··· Trecho apresentado ···
O ponto chave em tudo isso é: “mais vale dois marimbondos voando do que um na mão”. Dt 7. 23-26, finalmente, reafirma aos israelitas a promessa de Deus, de destruir o inimigo enquanto os prepara e fortalece para a vitória (vv. 23-24). A parte de Deus, deixemos com ele e confiemos em seu poder e bondade. Quanto a nós, havemos de queimar todos os ídolos e parafernália de idolatria – até mesmo, o culto aos rótulos diagnósticos, o temor da doença, os caldos de galinha psicológicos etc. A depressão e o pânico são tão valorizados que parecem prata e ouro, mas são apenas peças banhadas que escondem cobiça (quebra dos primeiros quatro mandamentos) e sujeição à carne (quebra dos últimos seis mandamentos).
Bem sei quando dói a picada do marimbondo e não quero ser um vespão na sua tristeza. Antes, peço a Deus que o veneno da bendita acione o antídoto da Palavra de Deus e sua comunhão a fim de que você reúna toda a fraqueza dos ossos, músculos e nervos, e toda a força e óleo da graça para sair campo afora, catando mel de abelhas.
···
▶ [Problemas e tarefas]
1/ No trecho apresentado, o que Deus promete aos israelitas em Dt 7.23-26?
2/ Diga se cada frase combina com o trecho apresentado e cite as palavras dele que decidem: (a) A depressão e o pânico são de fato prata e ouro. (b) A cobiça é ligada à quebra dos primeiros quatro mandamentos. (c) Quem escreve quer ser um vespão na tristeza de quem lê.
··· Dados em estudo ···
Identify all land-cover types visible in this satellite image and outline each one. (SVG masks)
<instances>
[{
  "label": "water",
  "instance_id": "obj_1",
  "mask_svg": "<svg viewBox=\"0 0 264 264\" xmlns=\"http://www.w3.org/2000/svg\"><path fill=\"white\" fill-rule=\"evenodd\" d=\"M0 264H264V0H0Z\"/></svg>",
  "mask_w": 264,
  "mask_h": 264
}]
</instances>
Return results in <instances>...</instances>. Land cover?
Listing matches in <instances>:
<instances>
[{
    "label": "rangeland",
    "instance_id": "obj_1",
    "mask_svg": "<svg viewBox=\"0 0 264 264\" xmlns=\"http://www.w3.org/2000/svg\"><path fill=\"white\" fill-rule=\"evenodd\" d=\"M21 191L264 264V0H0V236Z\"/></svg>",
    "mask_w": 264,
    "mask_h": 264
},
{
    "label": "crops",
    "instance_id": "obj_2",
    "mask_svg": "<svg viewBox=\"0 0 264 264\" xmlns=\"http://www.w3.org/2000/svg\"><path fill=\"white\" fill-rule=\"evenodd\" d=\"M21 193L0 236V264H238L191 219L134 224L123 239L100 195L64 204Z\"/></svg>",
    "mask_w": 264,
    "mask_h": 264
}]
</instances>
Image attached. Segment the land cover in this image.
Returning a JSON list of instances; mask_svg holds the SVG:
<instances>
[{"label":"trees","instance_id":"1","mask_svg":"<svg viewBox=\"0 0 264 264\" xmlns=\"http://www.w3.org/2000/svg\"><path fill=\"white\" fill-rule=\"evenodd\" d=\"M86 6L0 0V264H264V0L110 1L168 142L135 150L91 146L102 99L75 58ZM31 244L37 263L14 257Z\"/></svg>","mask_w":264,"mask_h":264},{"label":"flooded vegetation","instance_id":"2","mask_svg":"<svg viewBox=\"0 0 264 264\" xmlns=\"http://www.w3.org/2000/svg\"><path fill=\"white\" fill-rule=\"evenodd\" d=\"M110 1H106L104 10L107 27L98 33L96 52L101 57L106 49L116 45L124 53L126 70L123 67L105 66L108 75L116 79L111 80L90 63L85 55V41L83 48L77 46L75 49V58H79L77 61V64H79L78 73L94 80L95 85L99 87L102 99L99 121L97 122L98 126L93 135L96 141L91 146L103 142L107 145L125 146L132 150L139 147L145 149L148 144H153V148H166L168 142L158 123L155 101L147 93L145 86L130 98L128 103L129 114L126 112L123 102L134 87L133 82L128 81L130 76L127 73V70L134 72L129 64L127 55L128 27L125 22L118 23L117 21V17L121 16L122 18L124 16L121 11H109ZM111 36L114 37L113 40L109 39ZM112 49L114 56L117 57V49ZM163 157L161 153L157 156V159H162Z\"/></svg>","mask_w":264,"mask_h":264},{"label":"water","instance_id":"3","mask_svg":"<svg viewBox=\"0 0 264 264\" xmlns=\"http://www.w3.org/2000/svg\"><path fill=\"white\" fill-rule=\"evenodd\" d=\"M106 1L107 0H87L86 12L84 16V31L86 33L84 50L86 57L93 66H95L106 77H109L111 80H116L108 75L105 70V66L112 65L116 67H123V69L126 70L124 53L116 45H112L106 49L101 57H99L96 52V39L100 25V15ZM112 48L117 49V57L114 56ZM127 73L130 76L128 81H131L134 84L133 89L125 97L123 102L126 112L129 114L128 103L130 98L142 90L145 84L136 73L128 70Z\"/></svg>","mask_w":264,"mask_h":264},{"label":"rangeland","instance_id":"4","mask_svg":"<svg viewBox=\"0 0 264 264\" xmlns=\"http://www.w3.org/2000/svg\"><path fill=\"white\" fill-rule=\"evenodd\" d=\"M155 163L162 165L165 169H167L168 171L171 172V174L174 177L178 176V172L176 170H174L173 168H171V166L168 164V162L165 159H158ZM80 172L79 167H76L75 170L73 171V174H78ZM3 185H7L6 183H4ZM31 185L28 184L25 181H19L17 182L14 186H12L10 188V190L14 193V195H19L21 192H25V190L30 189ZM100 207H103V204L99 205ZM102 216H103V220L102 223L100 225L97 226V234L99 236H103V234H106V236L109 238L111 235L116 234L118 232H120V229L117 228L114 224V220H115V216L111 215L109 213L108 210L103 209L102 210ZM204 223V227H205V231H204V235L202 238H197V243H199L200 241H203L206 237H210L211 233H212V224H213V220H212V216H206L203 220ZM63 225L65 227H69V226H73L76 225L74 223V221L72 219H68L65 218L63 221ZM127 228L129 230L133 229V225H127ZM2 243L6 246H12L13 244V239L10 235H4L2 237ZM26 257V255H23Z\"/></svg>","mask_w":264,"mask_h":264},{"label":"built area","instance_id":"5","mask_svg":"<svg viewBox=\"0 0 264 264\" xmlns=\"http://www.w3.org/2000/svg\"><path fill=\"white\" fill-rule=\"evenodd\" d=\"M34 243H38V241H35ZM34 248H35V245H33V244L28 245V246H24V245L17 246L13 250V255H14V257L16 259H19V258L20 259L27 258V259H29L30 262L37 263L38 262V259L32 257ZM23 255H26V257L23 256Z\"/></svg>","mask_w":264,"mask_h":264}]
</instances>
···
▶ [Respostas em ordem]
1/ Destruir o inimigo enquanto os prepara e fortalece para a vitória.

2/
(a) Não: "parecem prata e ouro, mas são apenas peças banhadas".
(b) Sim: "cobiça (quebra dos primeiros quatro mandamentos)".
(c) Não: "não quero ser um vespão na sua tristeza".